WHAT TO WORK ON ▸
Dropping every picture, set down exactly the lines in the entries below, starting with the line with "Figure 4. Morphological" and going on through the line with "Figure 5: Experimental".

PROVIDED MATERIAL ▸

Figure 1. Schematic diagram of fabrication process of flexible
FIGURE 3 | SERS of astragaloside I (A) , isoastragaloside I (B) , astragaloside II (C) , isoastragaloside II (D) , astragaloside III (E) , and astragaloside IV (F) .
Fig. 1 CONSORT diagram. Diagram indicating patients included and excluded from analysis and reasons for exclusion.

...

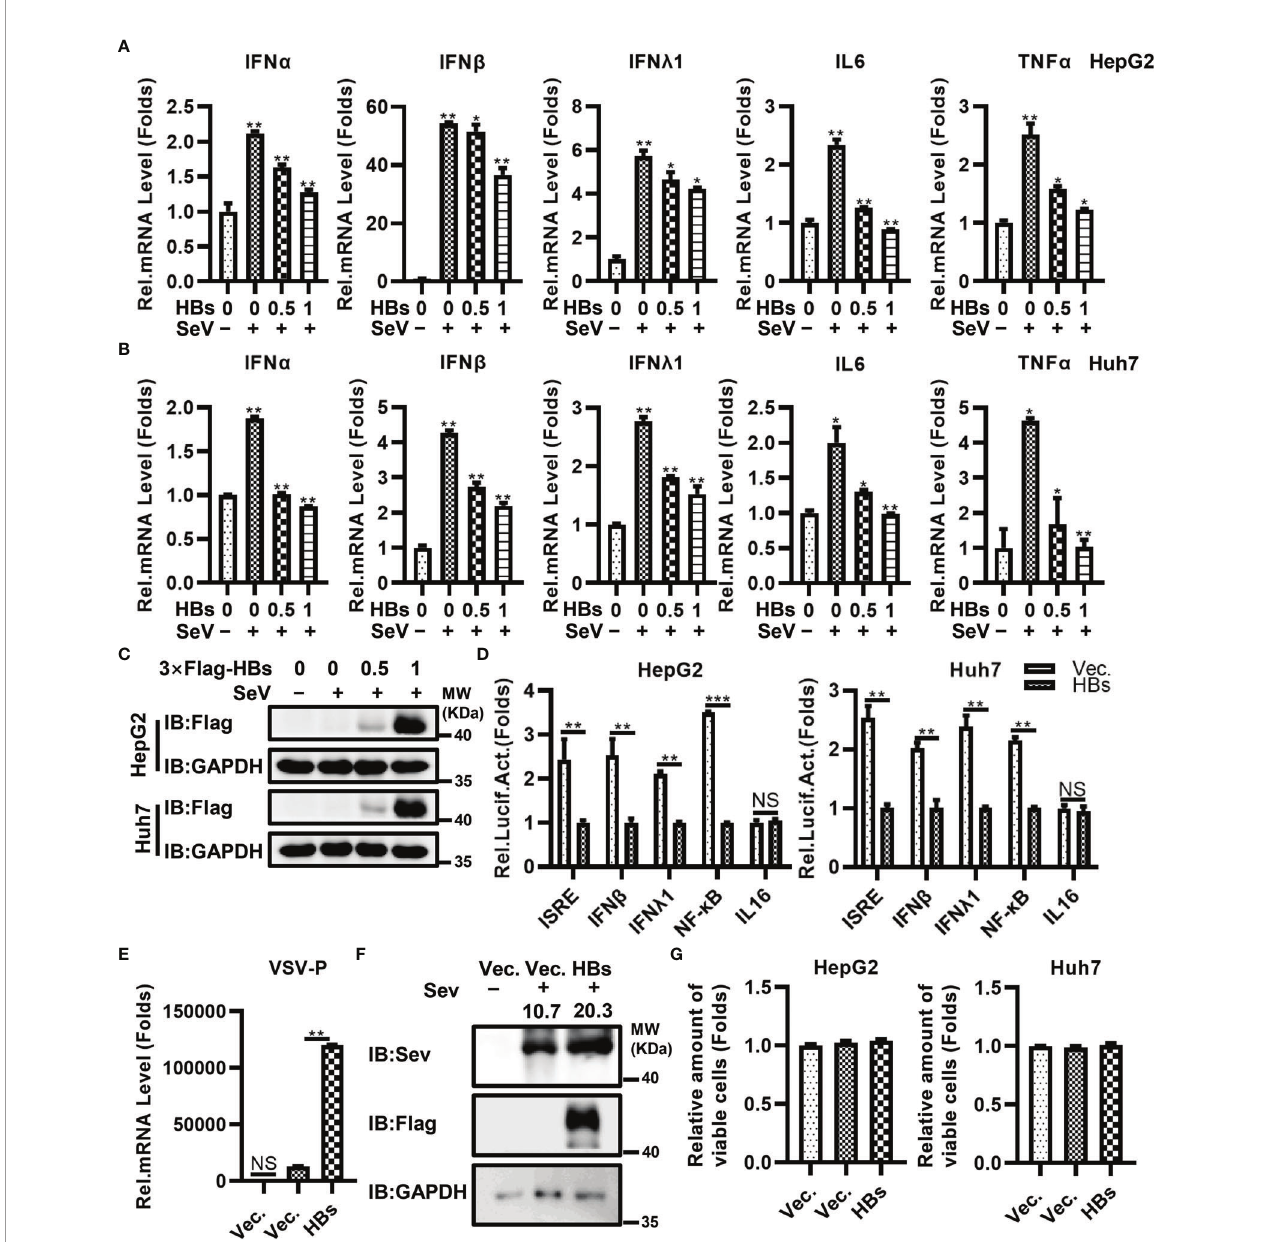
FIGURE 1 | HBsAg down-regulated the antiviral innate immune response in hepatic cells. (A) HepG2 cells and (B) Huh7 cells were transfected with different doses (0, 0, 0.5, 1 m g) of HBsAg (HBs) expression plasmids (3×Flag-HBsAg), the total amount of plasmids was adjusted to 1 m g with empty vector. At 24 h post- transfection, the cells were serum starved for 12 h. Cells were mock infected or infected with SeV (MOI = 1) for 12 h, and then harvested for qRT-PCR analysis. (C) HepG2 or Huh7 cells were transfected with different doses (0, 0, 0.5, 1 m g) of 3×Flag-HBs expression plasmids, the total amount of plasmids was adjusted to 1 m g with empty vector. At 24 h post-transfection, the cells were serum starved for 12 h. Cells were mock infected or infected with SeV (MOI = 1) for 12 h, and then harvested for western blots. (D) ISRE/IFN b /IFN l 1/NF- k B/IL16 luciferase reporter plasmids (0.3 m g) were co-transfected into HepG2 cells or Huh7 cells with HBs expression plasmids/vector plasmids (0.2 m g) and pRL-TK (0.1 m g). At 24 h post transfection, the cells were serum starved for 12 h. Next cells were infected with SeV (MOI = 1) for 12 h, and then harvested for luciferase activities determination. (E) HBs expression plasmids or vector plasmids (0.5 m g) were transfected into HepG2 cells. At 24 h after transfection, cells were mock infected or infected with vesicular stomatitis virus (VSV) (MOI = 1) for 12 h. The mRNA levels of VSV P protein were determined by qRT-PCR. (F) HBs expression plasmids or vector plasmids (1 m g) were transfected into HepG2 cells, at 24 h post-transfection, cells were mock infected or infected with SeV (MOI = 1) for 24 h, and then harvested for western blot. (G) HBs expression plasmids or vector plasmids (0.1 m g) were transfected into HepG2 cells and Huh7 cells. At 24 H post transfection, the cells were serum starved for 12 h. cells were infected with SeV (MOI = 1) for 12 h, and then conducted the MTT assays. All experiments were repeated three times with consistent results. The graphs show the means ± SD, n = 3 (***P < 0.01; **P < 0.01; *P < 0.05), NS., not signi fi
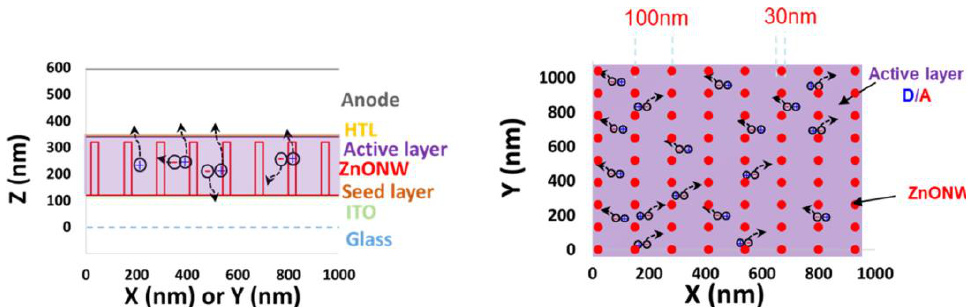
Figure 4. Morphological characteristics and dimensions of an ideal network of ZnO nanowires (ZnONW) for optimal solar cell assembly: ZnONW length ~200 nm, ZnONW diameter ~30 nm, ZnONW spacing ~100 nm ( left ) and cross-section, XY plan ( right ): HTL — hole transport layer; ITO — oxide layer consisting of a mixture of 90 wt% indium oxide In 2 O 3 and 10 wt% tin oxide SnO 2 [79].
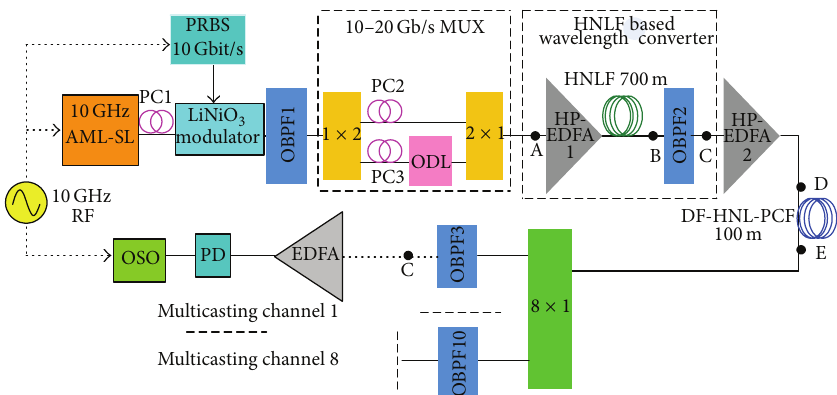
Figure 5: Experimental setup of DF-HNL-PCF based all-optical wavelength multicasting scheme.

==

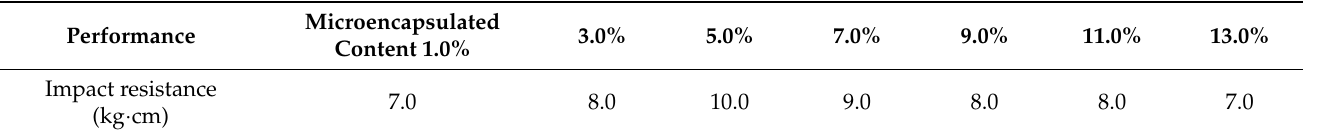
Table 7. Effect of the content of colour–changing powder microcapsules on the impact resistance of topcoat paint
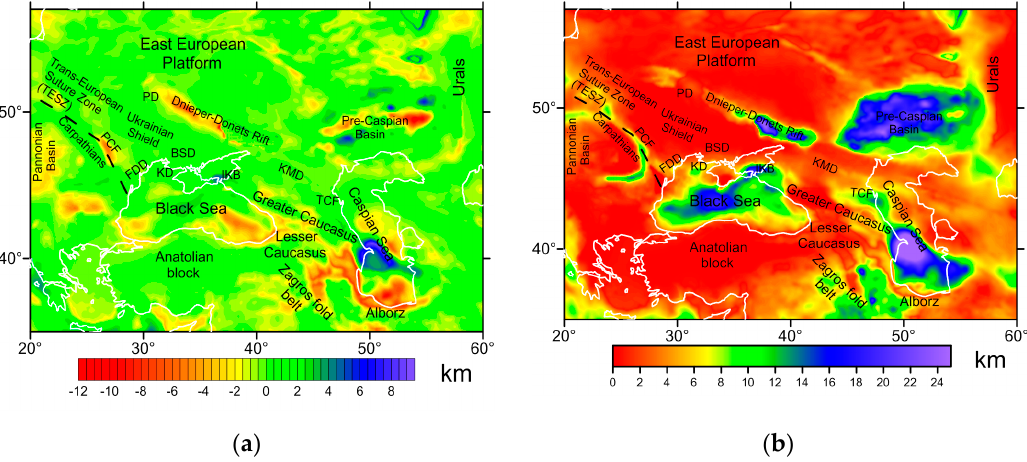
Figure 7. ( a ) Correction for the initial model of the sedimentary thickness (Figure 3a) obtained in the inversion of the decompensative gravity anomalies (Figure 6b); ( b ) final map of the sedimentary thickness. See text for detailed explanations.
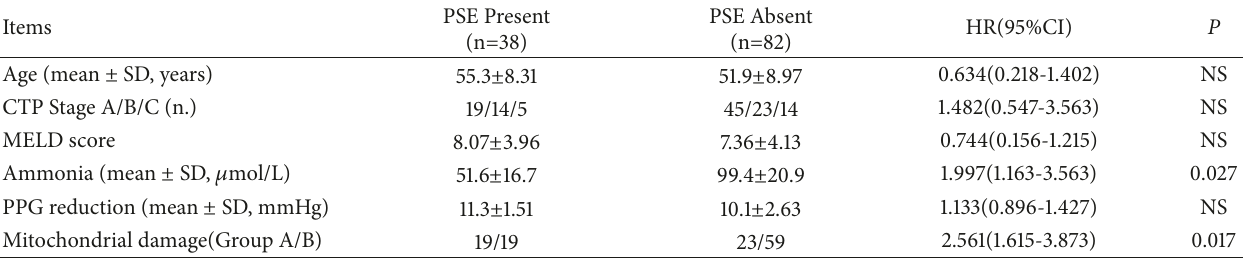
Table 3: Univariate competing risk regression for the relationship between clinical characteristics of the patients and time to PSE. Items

EXERCISE SOLUTION ▸
Figure 4. Morphological characteristics and dimensions of an ideal network of ZnO nanowires (ZnONW) for optimal solar cell assembly: ZnONW length ~200 nm, ZnONW diameter ~30 nm, ZnONW spacing ~100 nm ( left ) and cross-section, XY plan ( right ): HTL — hole transport layer; ITO — oxide layer consisting of a mixture of 90 wt% indium oxide In 2 O 3 and 10 wt% tin oxide SnO 2 [79].
Figure 5: Experimental setup of DF-HNL-PCF based all-optical wavelength multicasting scheme.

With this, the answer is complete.